直近でサンプルデータのシートを更新した日時が自動で入力されるね。
特定のセル範囲が更新されると合計金額を自動で計算するマクロ
サンプルデータシート(商品リスト)の商品名・単価・在庫数が更新されたことをきっかけにして、E列に記入された合計金額の値を自動で計算するマクロになります。
VBAサンプルコード(Workbook_SheetChange)
Option Explicit
Private Sub Workbook_SheetChange(ByVal Sh As Object, ByVal Target As Range)
'特定のセル範囲を代入する変数
Dim Target_Range As Range
'B4:D13のセル範囲を変数に代入する
Set Target_Range = Worksheets("サンプルデータ").Range("B4:D13")
'対象シートが更新されたかの判定式
If Sh.Name = "サンプルデータ" Then
'代入したセル範囲が更新されたかの判定式
If Intersect(Target, Target_Range) Is Nothing Then
'特定のセルの範囲以外の処理があればここに書く。
Else
With ThisWorkbook.Worksheets("サンプルデータ")
Dim i As Long: i = Target.Row '編集された行を変数に代入する
.Cells(i, 5) = .Cells(i, 3) * .Cells(i, 4) '合計金額の入力
End With
End If
End If
End Sub
サンプルコードの解説
09行目
宣言した変数Target_RangeにサンプルデータシートのB4からD13セルの範囲を代入しています。B列は商品名、C列は単価(円)、D列は在庫数が入力されているので、この範囲に入っているセルが変更されたことをきっかけにするためです。
12行目と14行目
更新されたセル範囲の判定式については、更新日時を書きかえるマクロと同じくIntersectメソッドを使用しています。ただし、こちらでは更新されたセルがB4からD13セルの範囲かどうかを判定しています。これにより商品名・単価(円)・在庫数が更新されると処理が実行される分岐に入り、そのあとの処理が実行されることになります。
18行目
変数iを宣言し、イベントプロシージャの引数である変数TargetからRowプロパティをつかって、更新されたセルの行を取得してiに代入します。例えば、サンプルデータシートのスマートウォッチの単価(円)が更新された場合は、Targetには$C$6セルが代入されているため、そこから行数を取り出して”6″がiに代入されることになります。
19行目
18行目の処理で、変数iには行数が入ってますので、E列の合計金額を算出するために、iと同じ行の単価と在庫数の掛け算をして合計金額を算出しています。これにより、サンプルデータシート上で書きかえられた行に対してピンポイントで処理を実行することができます。
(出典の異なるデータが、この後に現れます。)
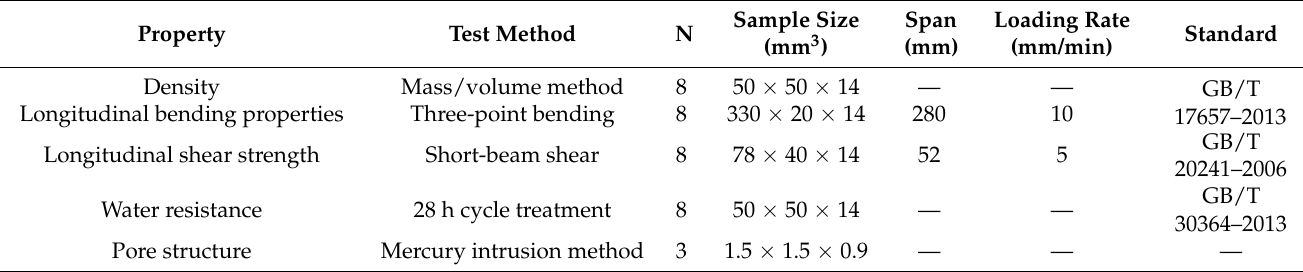
Table 1. Experimental test details for LC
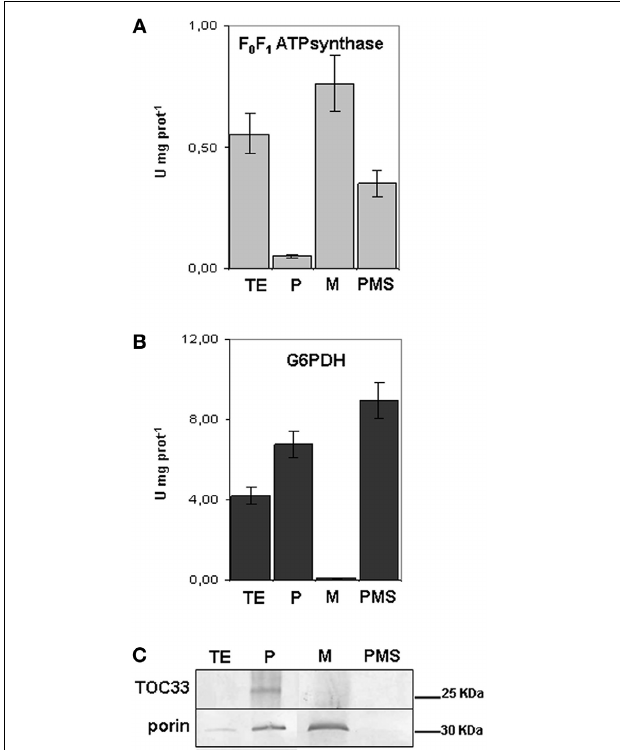
FIGURE 2 | Purity of mitochondria isolated from cucumber roots. (A) F 0 F 1 ATPsynthase activity, expressed as Units mg − 1 protein in the different fractions obtained during purification of mitochondria: total extract (TE), enriched plastids (P), mitochondria (M) and the post- mitochondria supernatant fraction (PMS). Bars represent the mean values ± SE from 4 independent samples of 30–50 µ g protein each. (B) Glucose 6-phosphate dehydrogenase activity (G6PDH) in TE, P, M and PMS fraction. Bars represent the mean values ± SE from 4 independent samples of 30–50 µ g protein each. (C) SDS-PAGE, followed by western blot analysis, of TE, P, M and PMS fractions ; equal protein quantity (12 µ g) was loaded in each lane.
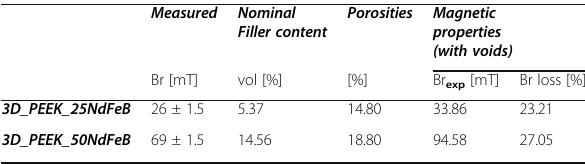
Table 15 Comparison between measured Br and expected Table 14 Expected values after apparent density measurement values for the 3D_PEEK_NdFeB samples taking into account the of the 3D_PEEK_NdFeBsamples (ideal case) presence of voids (real Measured Nominal Filler Magnetic content properties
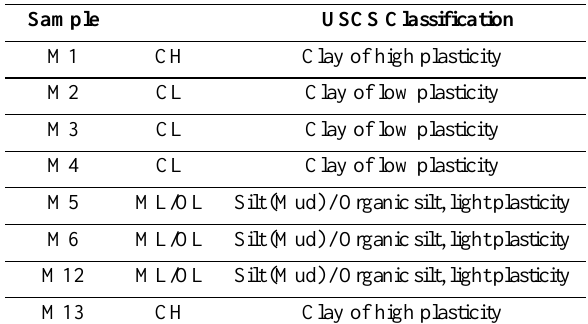
Table 1. USCS Classification of the specimens.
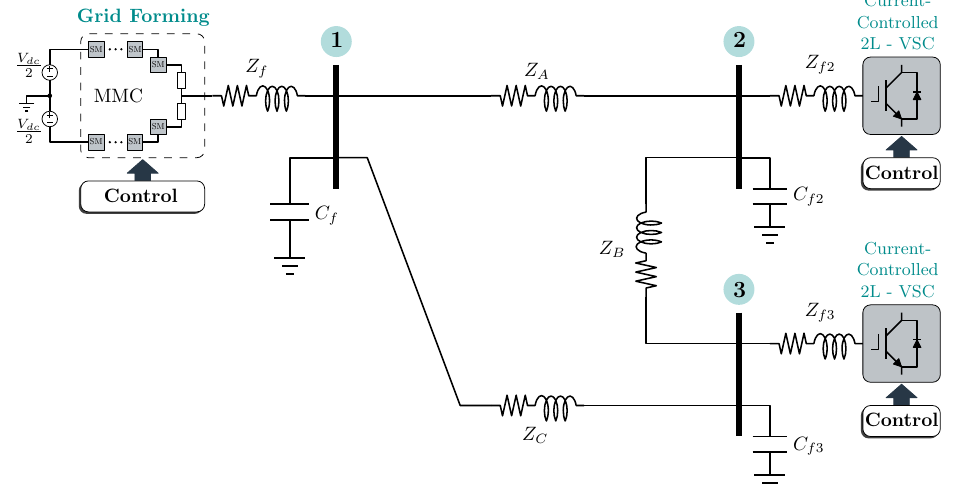
Figure 9. 3-Bus test case for a inverter-populated power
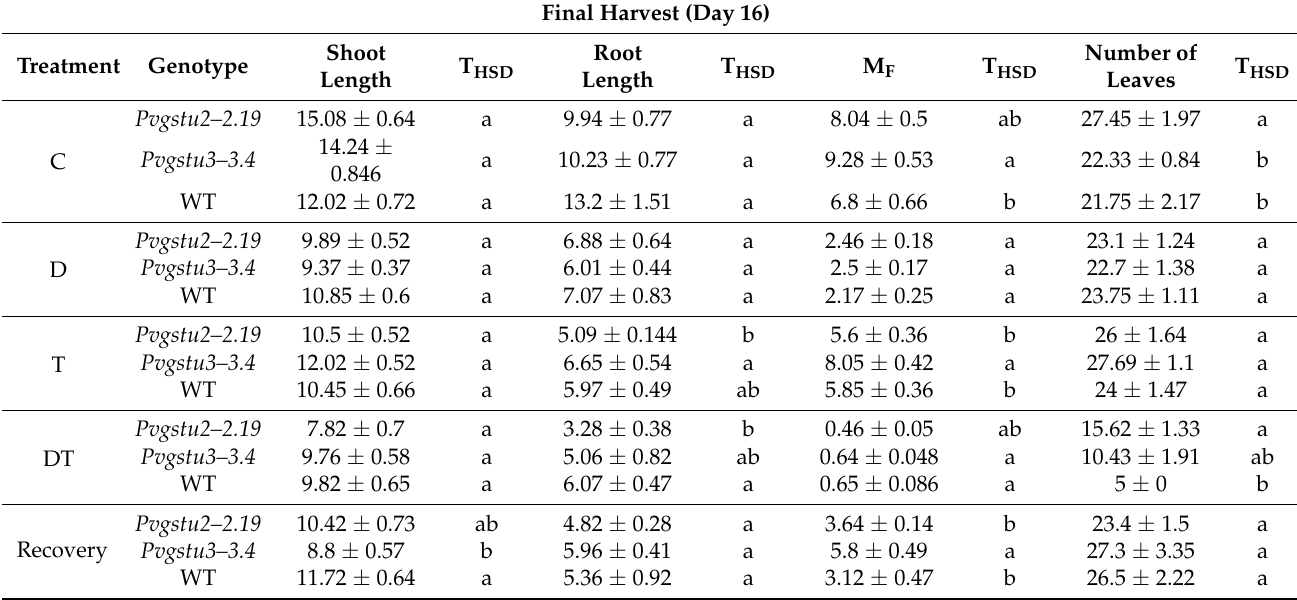
Table 2. Growth traits of Pvgstu transgenic lines and WT tobacco plants grown for 16 days in drought (D), heat (T), and combination of drought and heat (DT) stresses and their recovery measured on day 16. Tukey’s HSD (T HSD ) post hoc test was performed for the interaction effect of genotype × treatment on shoot and root length, fresh weight (M F ) and the number of leaves. Data are the mean ± SE (WT: n = 4; Pvgstu lines: n = 7). Different letters indicate significant differences between genotypes for each treatment at p <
書きかえたセルの行数を利用するところがポイントだよ。
特定のセル範囲の書きかえを禁止するマクロ
サンプルデータシートのE列やG列は自動計算の結果を出力するセルであるため、このシートの使用者による更新や削除を禁止したい範囲となります。こちらのマクロでは、特定のセル範囲を禁止したいので、指定した範囲にあるセルが変更されたときに直前(ユーザーの変更がされる前)の状態に戻すことで変更を禁止することを実現しています。
マクロのサンプルコードは以下のとおりです。
VBAサンプルコード(Workbook_SheetChange)
Option Explicit
Private Sub Workbook_SheetChange(ByVal Sh As Object, ByVal Target As Range)
'特定のセル範囲を代入する変数
Dim Target_Range As Range
'E4:E13とG4:G13セル範囲を変数に代入する
Set Target_Range = Worksheets("サンプルデータ").Range("E4:E13,G4:G13")
'対象シートが更新されたかの判定式
If Sh.Name = "サンプルデータ" Then
'代入したセル範囲が更新されたかの判定式
If Intersect(Target, Target_Range) Is Nothing Then
'特定のセルの範囲以外の処理があればここに書く。
Else
Application.EnableEvents = False 'イベントを無効にする
MsgBox "編集したセルは変更できません。", vbOKOnly + vbCritical, "不正操作を検知"
Application.Undo '直前の処理に戻す
Application.EnableEvents = True 'イベントを有効にする
End If
End If
End Sub
サンプルコードの解説
09行目
宣言した変数Target_RangeにサンプルデータシートのE4からE13セルとG4からG13セルの範囲を代入しています。こちらは数式や自動入力されるので、ユーザーにセルの値を変更されたくない部分になります。
12行目と14行目
更新されたセル範囲の判定式については、ほかのマクロと同じくIntersectメソッドを使用しています。ただし、こちらでは更新されたセルがE4からE13セル、G4からG13セルの範囲かどうかを判定しています。これにより合計金額または、発注フラグが変更されると処理が実行される分岐に入り、そのあとの処理が実行されることになります。
17行目
Application.EnableEventsプロパティをFalseにすることで、イベントプロシージャを実行しないようにします。これは、後のApplication.Undoメソッドの処理で直前(ユーザーに更新されるまえ)の状態に戻されると、それをきっかけにしてイベントプロシージャが起動してしまい無限ループが発生することを防ぐためです。
19行目
Application.Undoメソッドの処理で直前(ユーザーに更新されるまえ)の状態に戻します。例えば、マジックペンの合計金額は10,000円ですが、これを書きかえられた場合に10,000円に戻すといった動作になります。
ただし、もとに戻す処理そのものもセルの変更に当たるため、イベントプロシージャの実行のきっかけとなってしまいます。これを予防するために、17行目でイベントによるマクロ起動が発生しないようにしているわけです。
20行目
Application.EnableEventsプロパティをTrueに戻します。これを忘れてしまうと1度しか起動しないマクロになり、以降はイベントによるマクロの起動が発生しなくなるといった状態を回避するためです。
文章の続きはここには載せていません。